3.14. RNA Isolation and cDNA Synthesis
Total RNA was isolated from Caco2 cells using the TRI Reagent (Molecular Research Center, Inc., Cincinnati, OH, USA) according to the manufacturer’s instruction. Total RNA quality was verified on an agarose gel. Total RNA (0.5 µg) was reverse transcribed into cDNA by the RevertAidTM H Minus First Strand cDNA synthesis kit (Fermentas GmbH, St. Leon-Rot, Germany) according to the manufacturer’s instruction, and used for quantitative real time PCR.

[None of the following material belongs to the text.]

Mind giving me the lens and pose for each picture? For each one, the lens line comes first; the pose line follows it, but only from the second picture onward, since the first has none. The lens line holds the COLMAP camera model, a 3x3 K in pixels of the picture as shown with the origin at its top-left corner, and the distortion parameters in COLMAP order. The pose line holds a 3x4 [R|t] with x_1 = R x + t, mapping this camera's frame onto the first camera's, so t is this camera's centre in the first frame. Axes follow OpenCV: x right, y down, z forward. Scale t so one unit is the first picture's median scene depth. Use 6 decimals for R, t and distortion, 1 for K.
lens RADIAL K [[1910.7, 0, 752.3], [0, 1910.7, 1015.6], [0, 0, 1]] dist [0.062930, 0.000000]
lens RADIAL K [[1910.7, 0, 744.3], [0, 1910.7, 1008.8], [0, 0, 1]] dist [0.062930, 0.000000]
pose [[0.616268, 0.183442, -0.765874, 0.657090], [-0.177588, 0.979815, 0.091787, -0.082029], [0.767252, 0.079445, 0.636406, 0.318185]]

3.15. Quantitative Real-Time PCR
Quantitative real time PCR analysis was performed in Light Cycler (Roche, Mannheim, Germany) using iQTM SYBR Green Supermix (Bio-Rad Laboratories, Hercules, CA, USA) to verify the alterations of α-tubulin, α1-tubulin, β5-tubulin gene expression. The PCR program was initiated by 5 min at 95 °C before 40 thermal cycles, each of 30 s at 95 °C and 45 s at 55 °C. Data were analysed according to the comparative Ct method and were normalized by β-actin expression in each sample. Melting curves for each PCR reaction were generated to ensure the purity of the amplification product.

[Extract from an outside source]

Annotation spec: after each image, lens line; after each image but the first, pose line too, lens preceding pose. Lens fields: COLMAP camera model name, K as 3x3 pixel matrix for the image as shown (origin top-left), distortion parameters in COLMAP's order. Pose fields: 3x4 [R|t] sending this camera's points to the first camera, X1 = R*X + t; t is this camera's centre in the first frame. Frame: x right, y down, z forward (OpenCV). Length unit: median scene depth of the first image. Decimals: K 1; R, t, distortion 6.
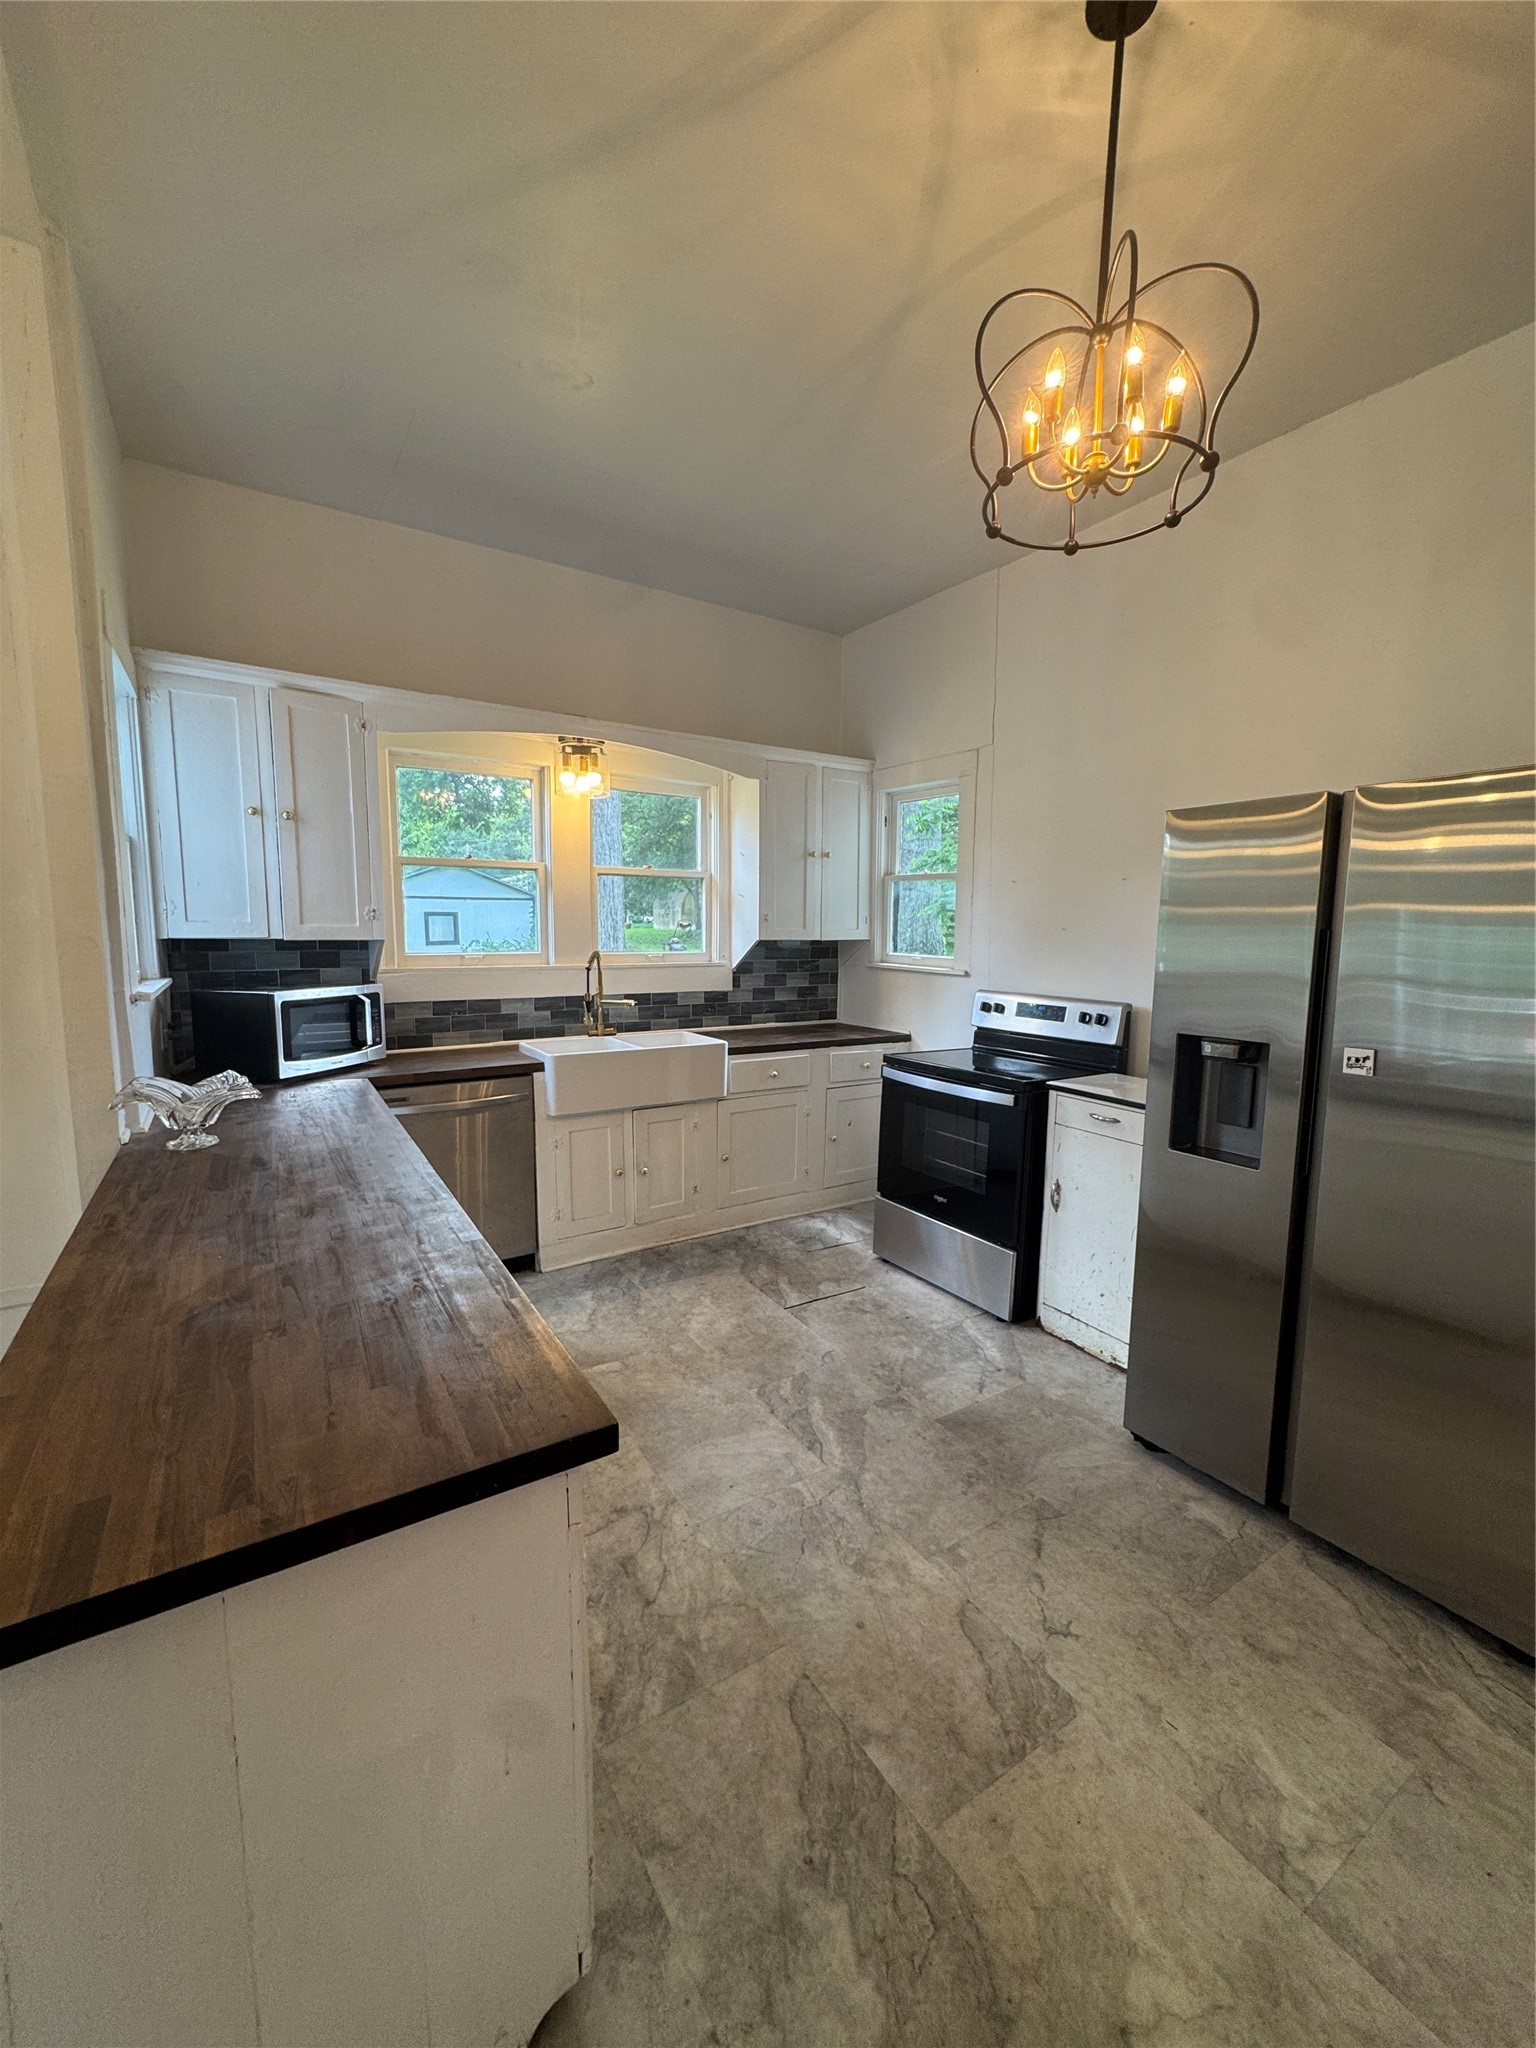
lens RADIAL K [[814.8, 0, 772.0], [0, 814.8, 1023.0], [0, 0, 1]] dist [-0.002350, 0.000305]
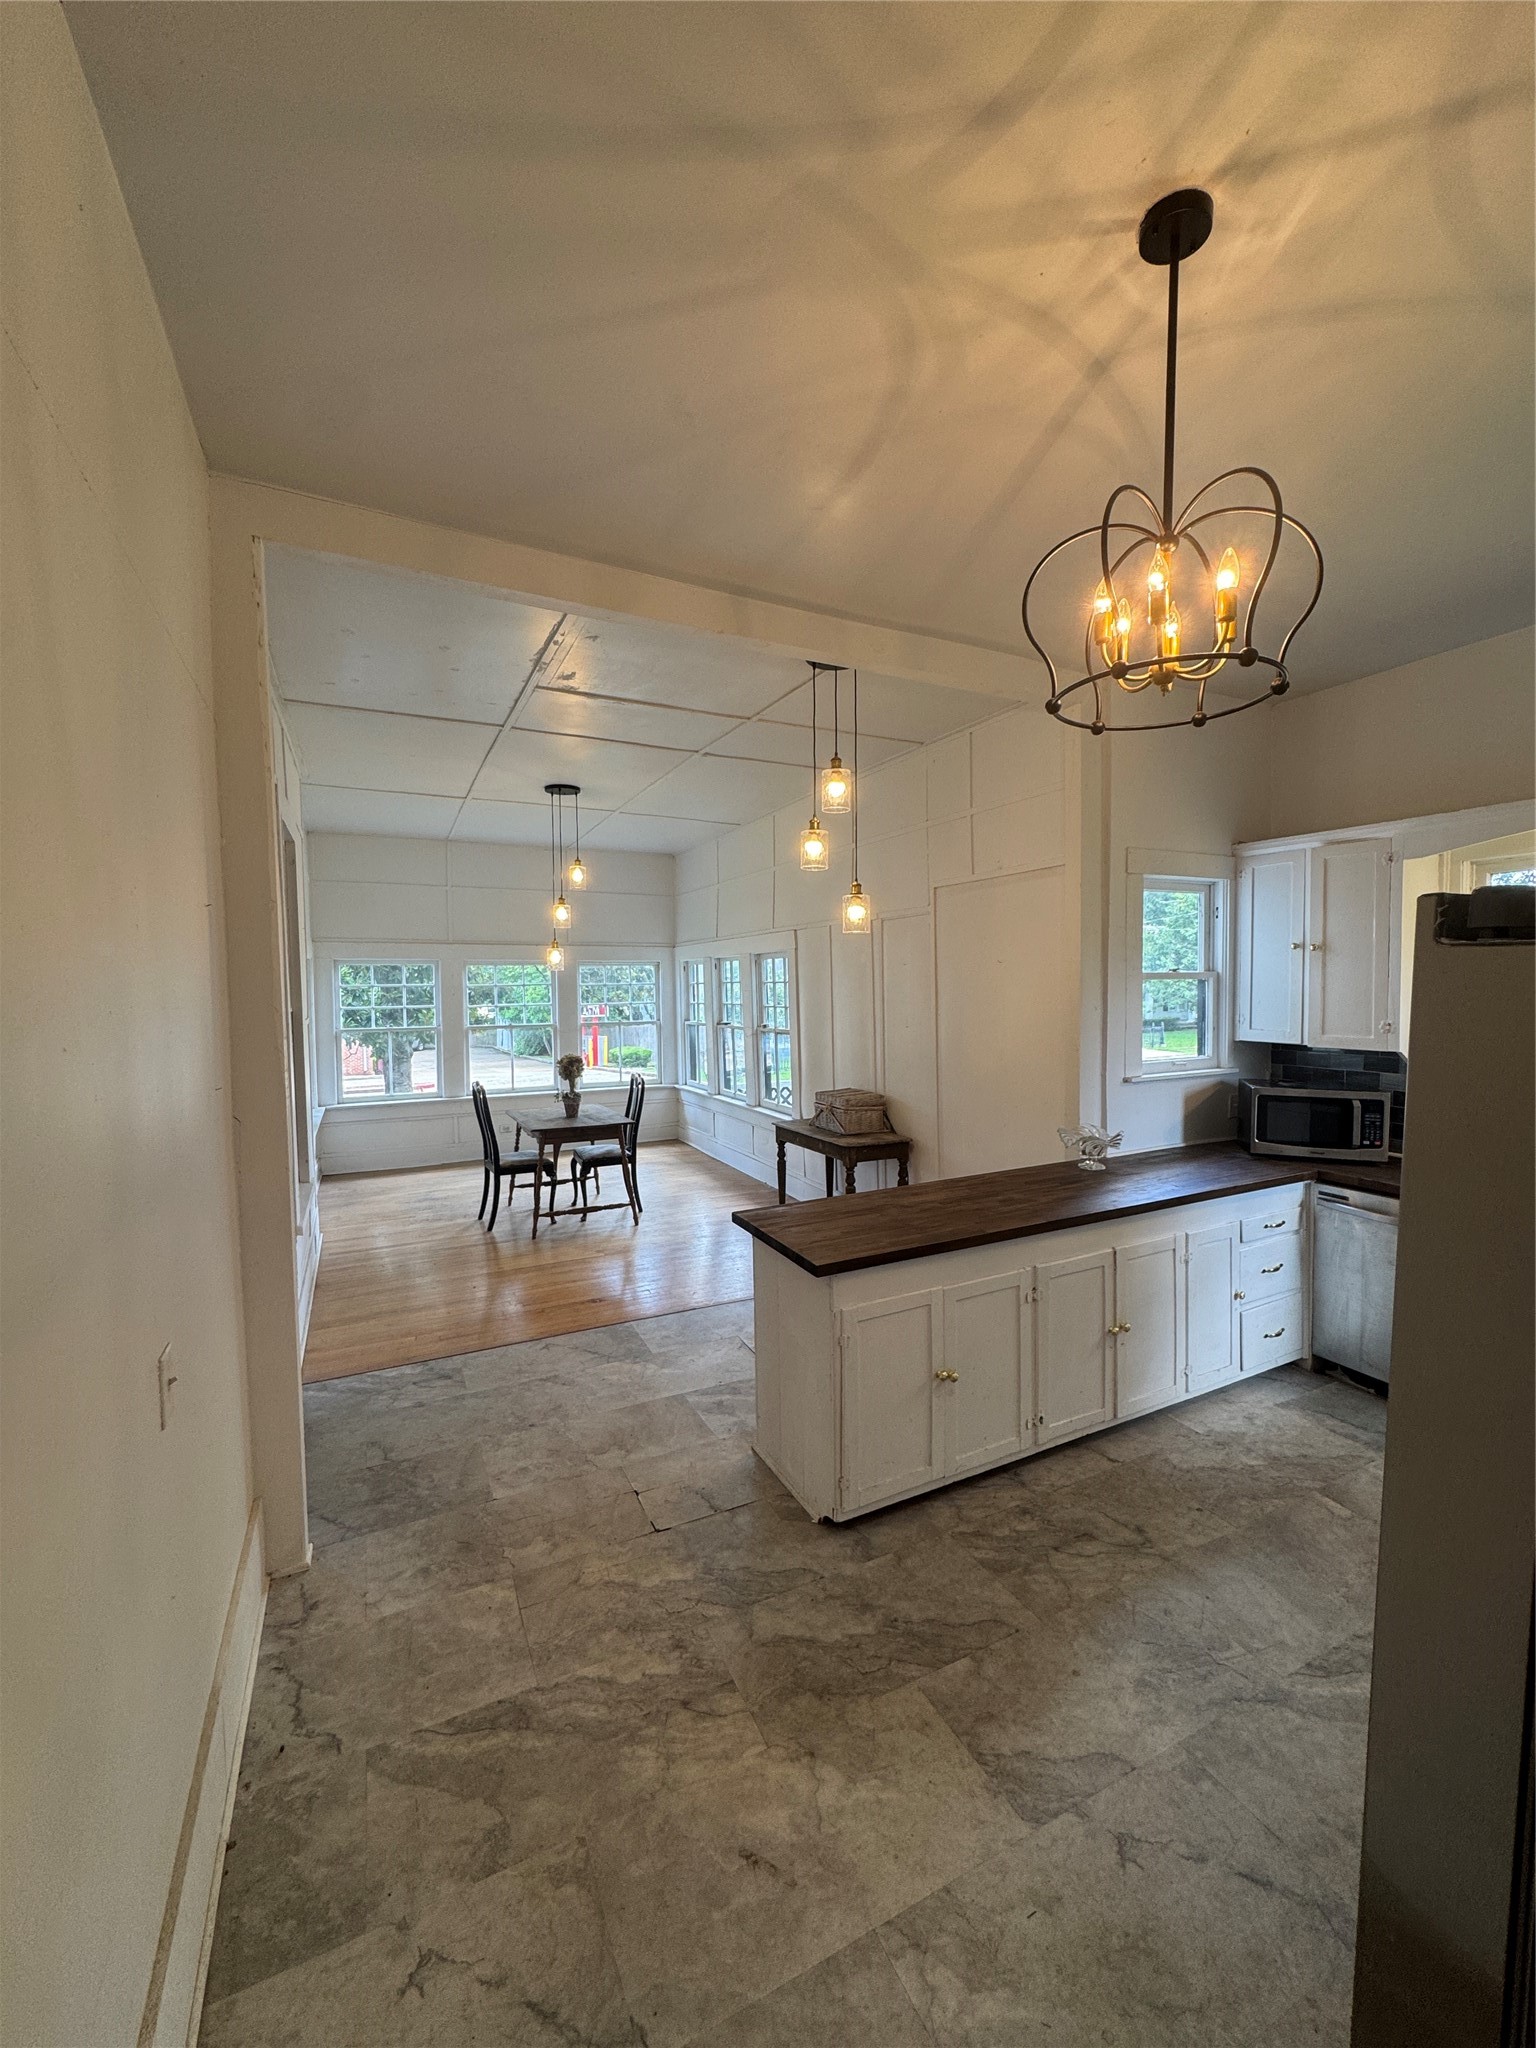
lens RADIAL K [[814.8, 0, 771.1], [0, 814.8, 1021.8], [0, 0, 1]] dist [-0.002350, 0.000305]
pose [[-0.113894, 0.040358, -0.992673, 1.503849], [-0.107059, 0.992858, 0.052649, -0.246152], [0.987708, 0.112271, -0.108760, 0.683890]]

3.16. Western Blot Analysis
Caco2 cells were treated with compound K1 (10 μM), Trolox (300 μM) and mutual combinations for 24, 48 and 72 h. Protein extracts were obtained using a lysis buffer containing 100 mM Tris (pH 7.4), 1% SDS and 10% glycerol in the presence of PIC (protease inhibitor cocktail), for 30 min on ice. After the insoluble materials were removed by centrifugation at 12,000 g for 10 min at 4 °C, total protein concentrations were quantified using the Pierce® BCA Protein Assay Kit (Thermo Fisher Scientific, Waltham, MA, USA). Twenty micrograms of total cellular proteins were separated on 10% SDS polyacrylamide gels and electrotransferred onto nitrocellulose membranes (Pall Corporation, Port Washington, NY, USA). Membranes were blocked in 5% skim milk in Tris-buffered saline (TBS) containing 0.1% Tween-20 for 1 h at room temperature to minimize non-specific binding and incubated with the primary antibodies overnight at 4 °C. Immunoblotting was carried out with α Tubulin (E-19), α1c Tubulin (MH-87), β Tubulin (H-235) and β-Actin (C4) Antibody (all from Santa Cruz Biotechnology, Inc. Dallas, Texas, USA). After incubation with primary antibodies, membranes were washed 1 × 5 min with TBS-Tween followed by an incubation of 1 h at room temperature with the corresponding horseradish peroxidase-conjugated secondary antibodies (anti-rabbit IgG-HRP, anti-mouse IgG-HRP, all from Sigma-Aldrich). After washing 4 × 10 min with TBS-Tween expression was detected by chemiluminescence emission using ECL (Thermo Fisher Scientific) and then the blots were exposed to x-ray films.
3.17. Statistical Analysis
Results are expressed as mean ± SD. Statistical analyses of the data were performed using standard procedures, with one-way ANOVA followed by the Bonferroni multiple comparisons test. Differences were considered significant when p values were smaller than 0.05.